- Work request A:
Does the excerpt on service classes agree with each statement below? For each, answer yes or no and quote the words of the excerpt that decide it.
(i) The default Maximum Bit Rate for a flow is 100 kilo bits per second.
(ii) Actual numerical values for the gold, silver and bronze levels are defined at block 303.
(iii) The exemplary defaults produce twelve service classes.
- Work request B: Write the next part of the excerpt on service classes, starting after its final sentence.

- Text shown:
However, the system administrator may override this by defining
different numbers of absolute and relative priority levels for
different service types. In this case, the number of service
classes is the sum of all the combinations of absolute and relative
priority levels, as defined across all service types.
[0041] Alternatively the system administrator may accept the system
defaults, which, for example, might be defined by one absolute
level and three relative levels. The relative levels may be, for
example: 1. "gold", the highest level; 2. "silver", the
intermediate level; and 3. "bronze", the lowest level. Accordingly,
for example, the exemplary defaults create twelve exemplary service
classes: streaming gold, streaming silver, streaming bronze,
download gold, download silver, download bronze, WAP gold, WAP
silver, WAP bronze, web browsing gold, web browsing silver and web
browsing bronze. Note that, at this point, only abstract relative
priority levels have been defined, for example gold, silver and
bronze. Actual numerical values, suitable for enforcement, will be
defined at block 305 as described below.
[0042] The process then continues (still at block 301) by prompting
or by using defaults in the absence of input, to initialize
per-flow parameters, or parameters associated with the specific
flows (also known as flow parameters), typically defined
differently for each service class. These flow parameters are
applied to all flows within each of the service classes defined. A
prompt is also made for establishing service level parameters for
each of the service classes. These service level parameters
typically determine the minimum level of service for each of the
flows of the requisite service classes, although maximum level of
service, average level of service, and other service levels may be
defined.
[0043] The process proceeds to block 303 where for each of the
service classes identified in block 301, the server 101 prompts the
system administrator, or any other authorized agent to define
per-flow parameters, or flow parameters, for the requisite service
class. These flow parameters typically include the following:
[0044] 1. Minimum Bit Rate--Defines the minimal amount of bandwidth
required to satisfy successful transmission of each flow of this
service class. The default value for this parameter is 0;
[0045] 2. Maximum Bit Rate--Defines the maximal amount of bandwidth
each flow of the requisite service class can use at any given
instant. The default value for this parameter is 100 kilo bits per
second.
[0046] 3. Average Bit Rate--Defines the average of bandwidth
resources which should be allocated over time to each flow of the
requisite service class. The default value for this parameter is 50
kilo bits per second.
[0047] 4. Buffer Size--Defines the size of the buffer that the
server 101 (FIG. 2) reserves for each of the requisite service
class flows;
[0048] 5. Burst size--Defines the maximal size of a burst of data
packets to be passed with minimal delay to the end user devices,
for each flow of the requisite service class. The default value for
this parameter is 0; and
[0049] 6. Burst Delay--Defines the maximal delay to be applied to
each burst of data packets for each flow of the requisite service
class. The default value for this parameter is 0.

- Data below:
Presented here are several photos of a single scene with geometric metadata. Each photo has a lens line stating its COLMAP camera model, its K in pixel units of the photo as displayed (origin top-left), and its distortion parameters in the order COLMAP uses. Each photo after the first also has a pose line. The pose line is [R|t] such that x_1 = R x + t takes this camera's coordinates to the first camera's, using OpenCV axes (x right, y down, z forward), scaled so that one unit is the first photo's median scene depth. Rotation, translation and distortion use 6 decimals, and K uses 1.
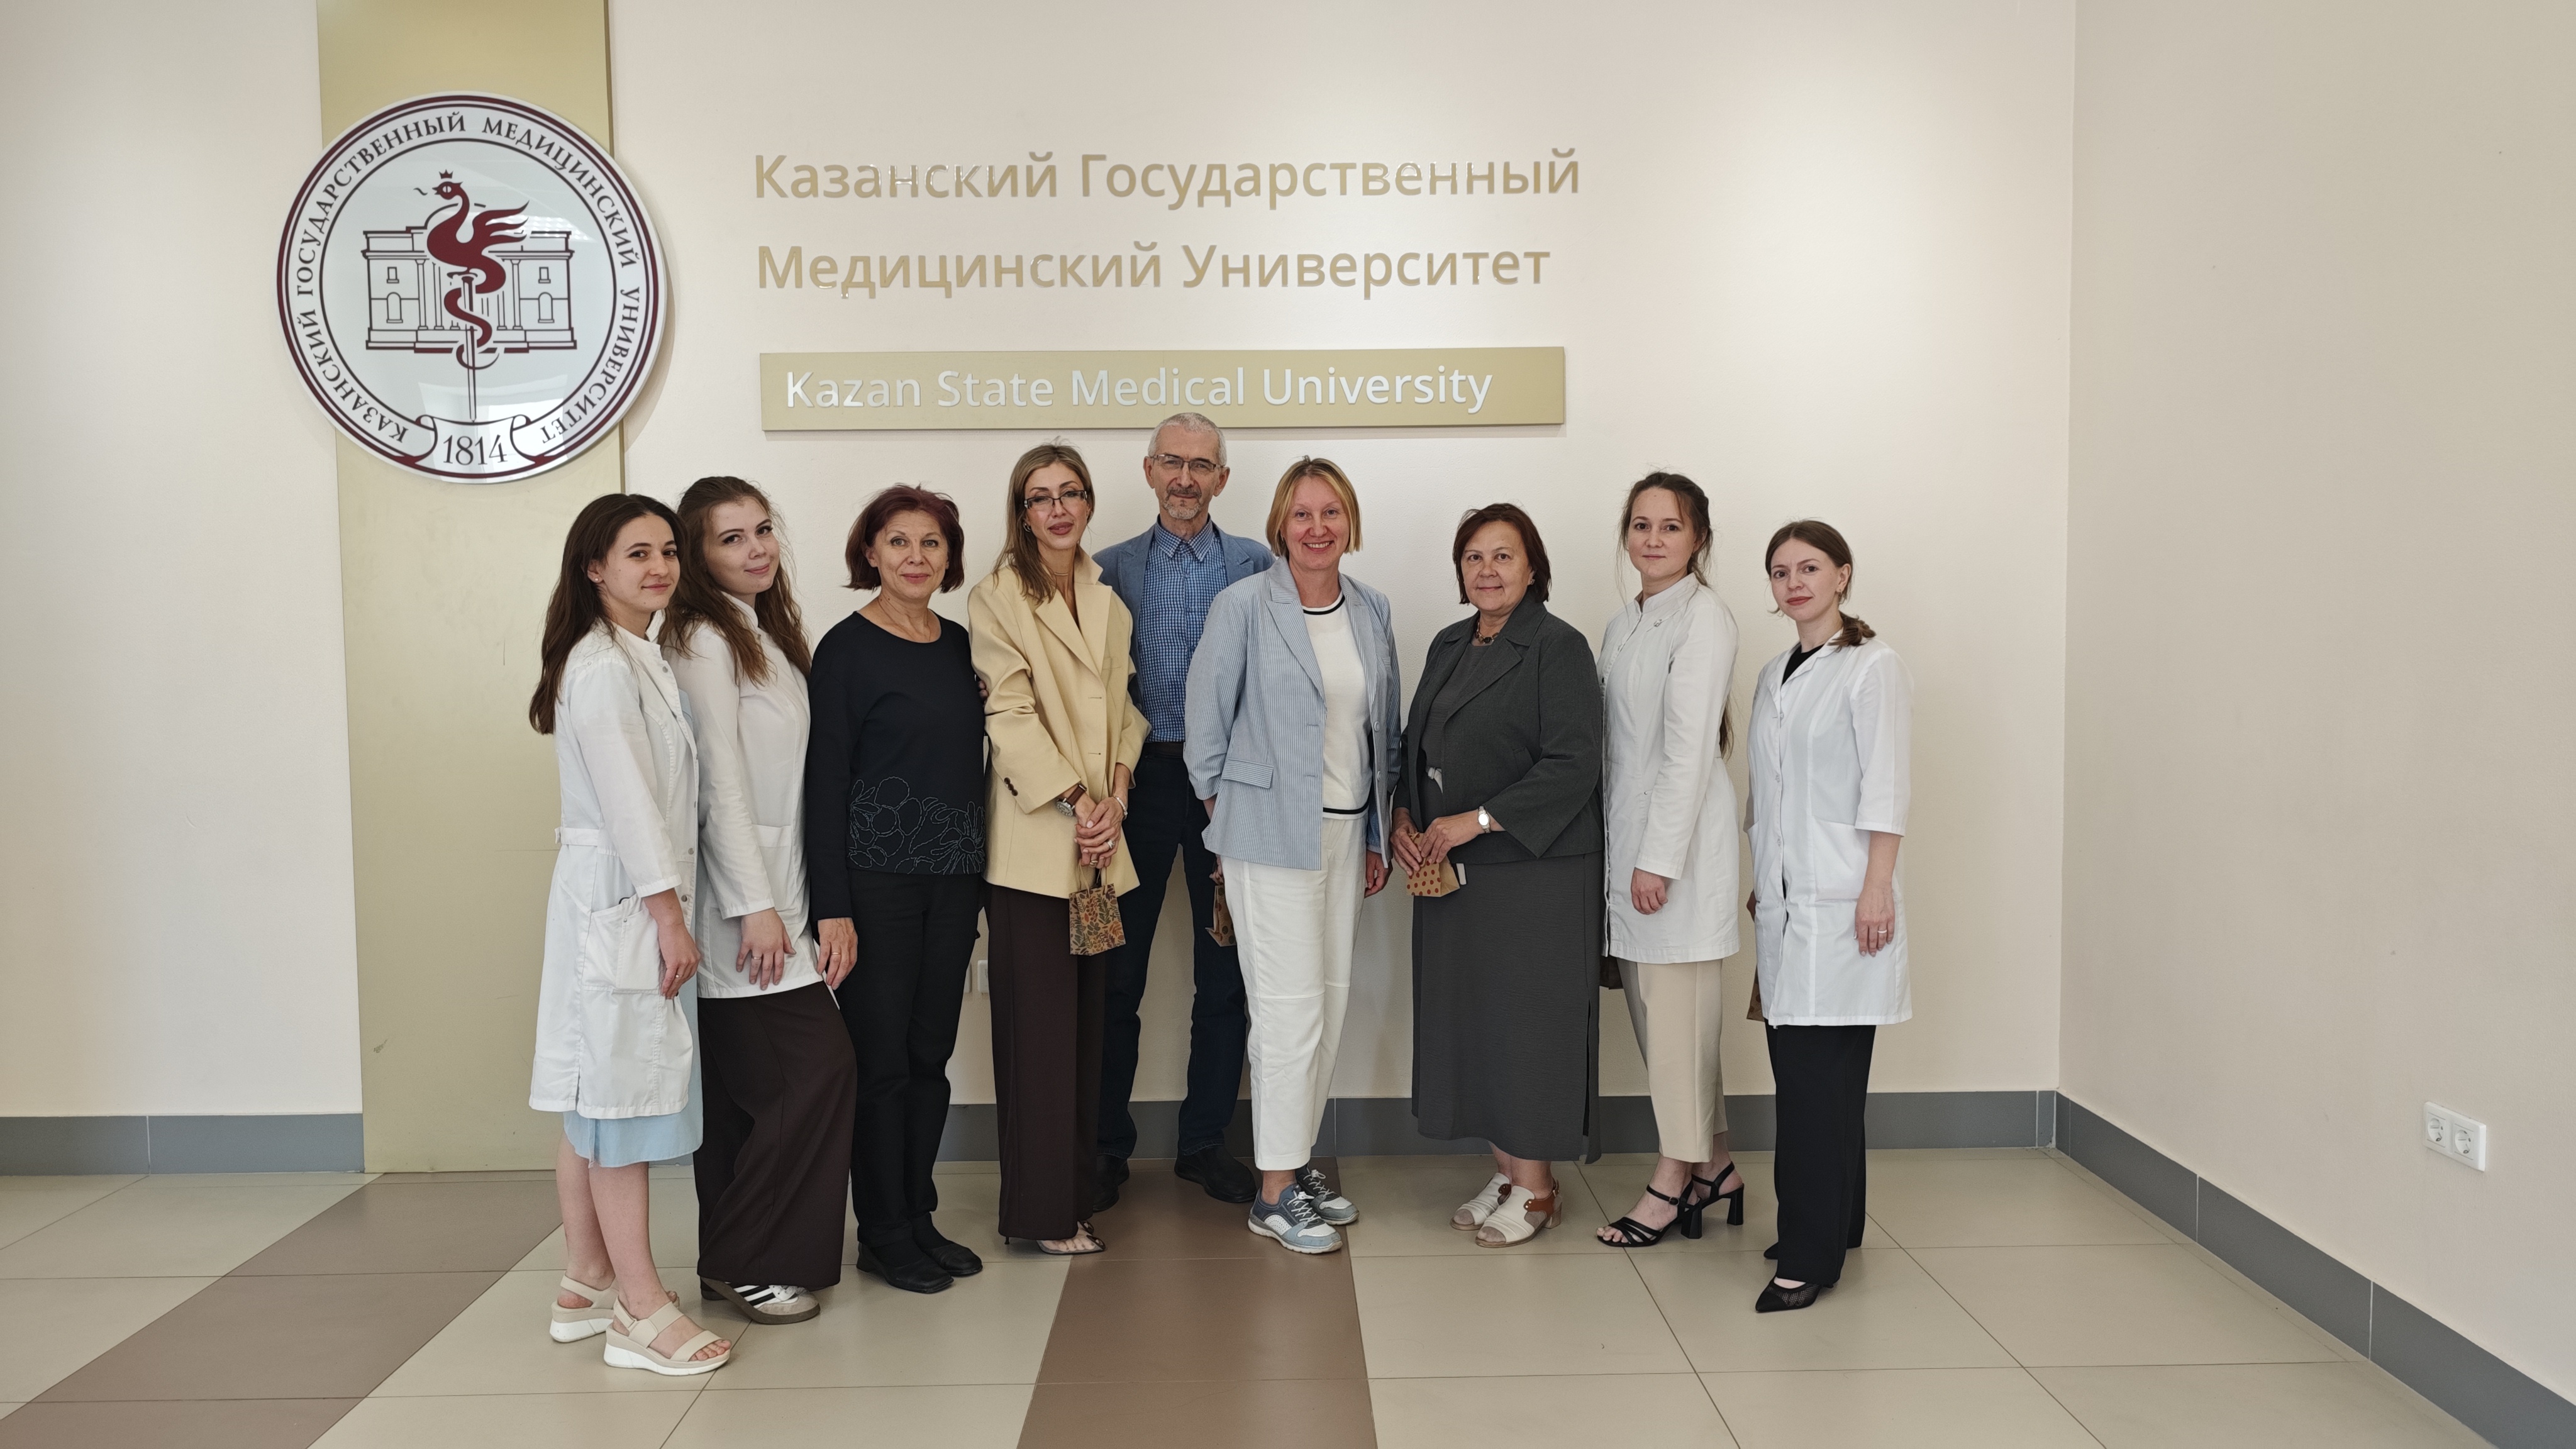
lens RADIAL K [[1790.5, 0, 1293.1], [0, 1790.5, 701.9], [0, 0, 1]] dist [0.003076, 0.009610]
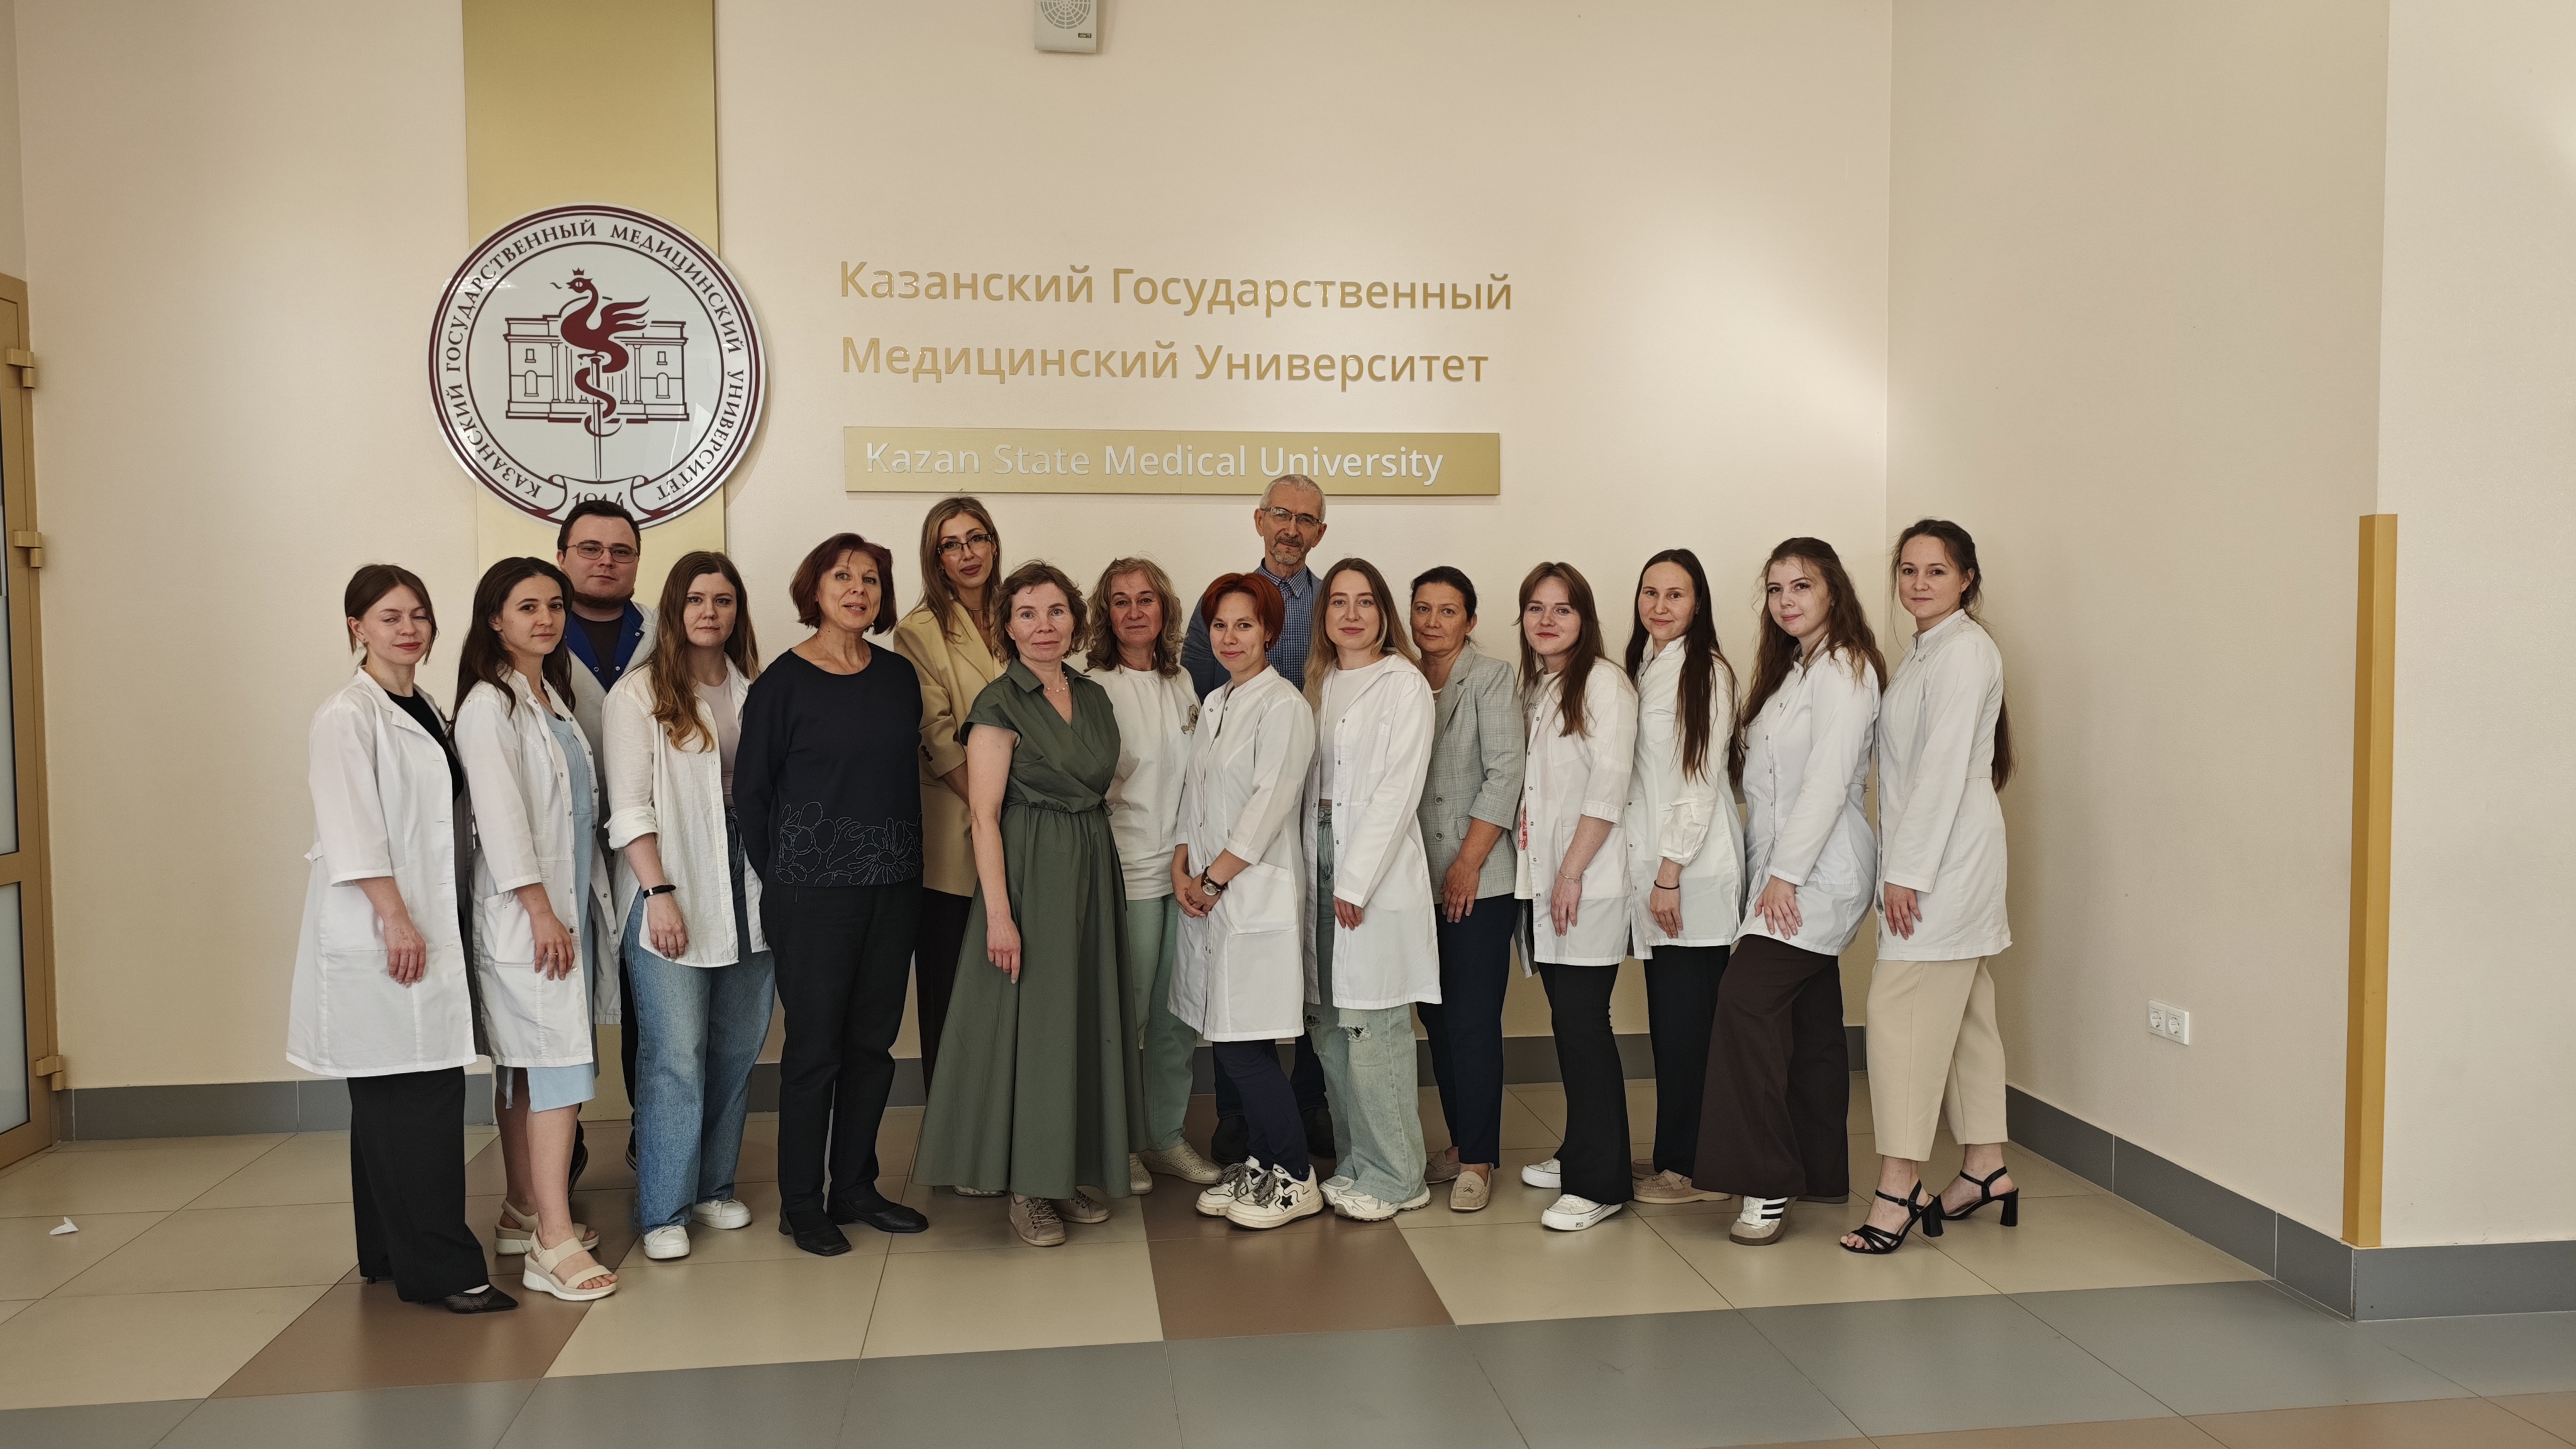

- Output A:
(i) Yes: "The default value for this parameter is 100 kilo bits per second."
(ii) No: "Actual numerical values, suitable for enforcement, will be defined at block 305 as described below."
(iii) Yes: "the exemplary defaults create twelve exemplary service classes"

- Output B:
[0050] All of the above parameters having being received, either
through a prompt where a value was entered, or a non-response to
the prompt, where a default was entered, the process proceeds to
block 305.
[0051] Here (in block 305), the server 101 makes a prompt for
defining service level parameters for each of the service classes
defined in block 301 above. These service level parameters
typically include:
[0052] 1. Absolute Priority--Defines the precedence of each service
class. This absolute priority is typically a number in the range of
0 to 7, related to as priority level. The default value for this is
0.
[0053] 2. Relative Priority--Defines the relative levels of service
for service classes having equal priority levels. This is normally
comprised of:
[0054] a. Blocking Target--Defines the percentage of requests
pertaining to the requisite service class that can be denied
service out of the totality of services. This denial of service is
typically made to reserve resources to other service classes. The
default value for this parameter is 0.
[0055] b. Dropping Target--Defines the percentage of existing flows
within the network which could be terminated while going in order
to allow service to flows of other service classes. The default
value for this parameter is 0.
[0056] The Blocking and Dropping targets above are example for
relative priorities, or "soft priorities", as opposed to absolute
priorities, or "hard priorities". Other parameters, typically
related to the cellular user experience or the service quality, can
be used instead or in addition to the blocking and dropping
targets. Referring to the example given for block 301 above, where
the abstract names for the relative priorities were gold, silver
and bronze, here, actual numerical values are given to the relative
priorities. For example, the blocking targets can be 1%, 5% and 25%
for gold, silver and bronze, respectively, for downloading service
type; and, the dropping targets can be 0%, 2% and 5%, for gold,
silver and bronze, respectively, for downloading service type.
Similarly, relative priorities (here, blocking and dropping
targets) are set for all the service classes defined in block
301.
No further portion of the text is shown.